_The task_. Rewrite the text of all the items below, replacing "Offline marketing" with "Print advertising" and changing nothing else. Leave the pictures out of your answer.

▼▼▼

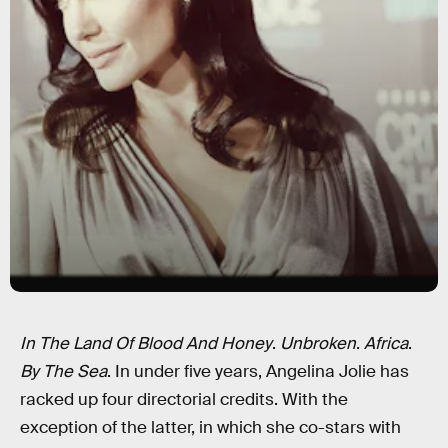
In The Land Of Blood And Honey
.
Unbroken
.
Africa
.
By The Sea
. In under five years, Angelina Jolie has
racked up four directorial credits. With the
exception of the latter, in which she co-stars with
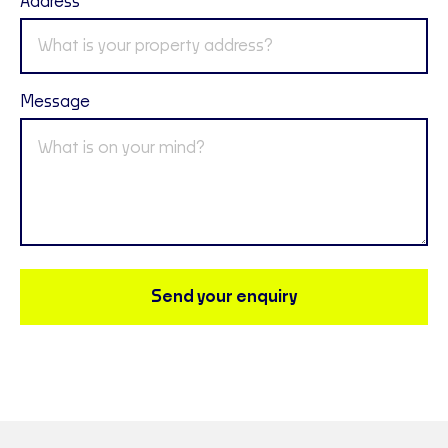
Address
Message
Send your enquiry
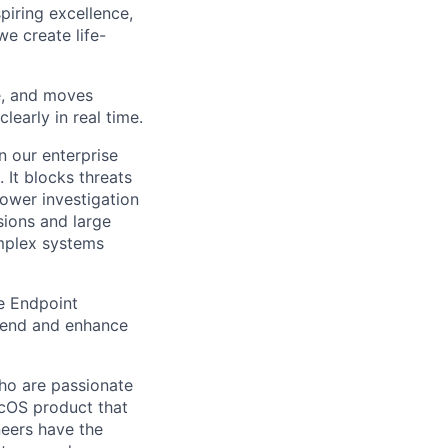
piring excellence,
e create life-
re, and moves
learly in real time.
n our enterprise
 It blocks threats
power investigation
sions and large
mplex systems
e Endpoint
tend and enhance
o are passionate
acOS product that
neers have the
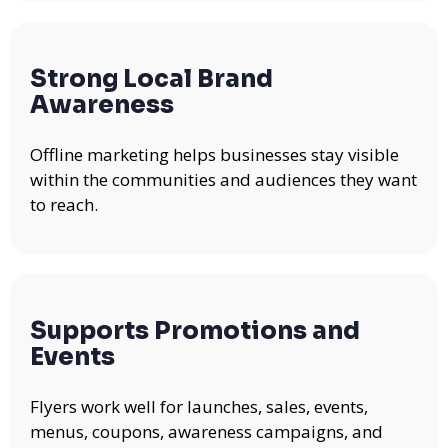
Strong Local Brand
Awareness
Offline marketing helps businesses stay visible
within the communities and audiences they want
to reach.
Supports Promotions and
Events
Flyers work well for launches, sales, events,
menus, coupons, awareness campaigns, and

▲▲▲

_Answer section_.
In The Land Of Blood And Honey
.
Unbroken
.
Africa
.
By The Sea
. In under five years, Angelina Jolie has
racked up four directorial credits. With the
exception of the latter, in which she co-stars with
Address
Message
Send your enquiry
piring excellence,
e create life-
re, and moves
learly in real time.
n our enterprise
 It blocks threats
power investigation
sions and large
mplex systems
e Endpoint
tend and enhance
o are passionate
acOS product that
neers have the
Strong Local Brand
Awareness
Print advertising helps businesses stay visible
within the communities and audiences they want
to reach.
Supports Promotions and
Events
Flyers work well for launches, sales, events,
menus, coupons, awareness campaigns, and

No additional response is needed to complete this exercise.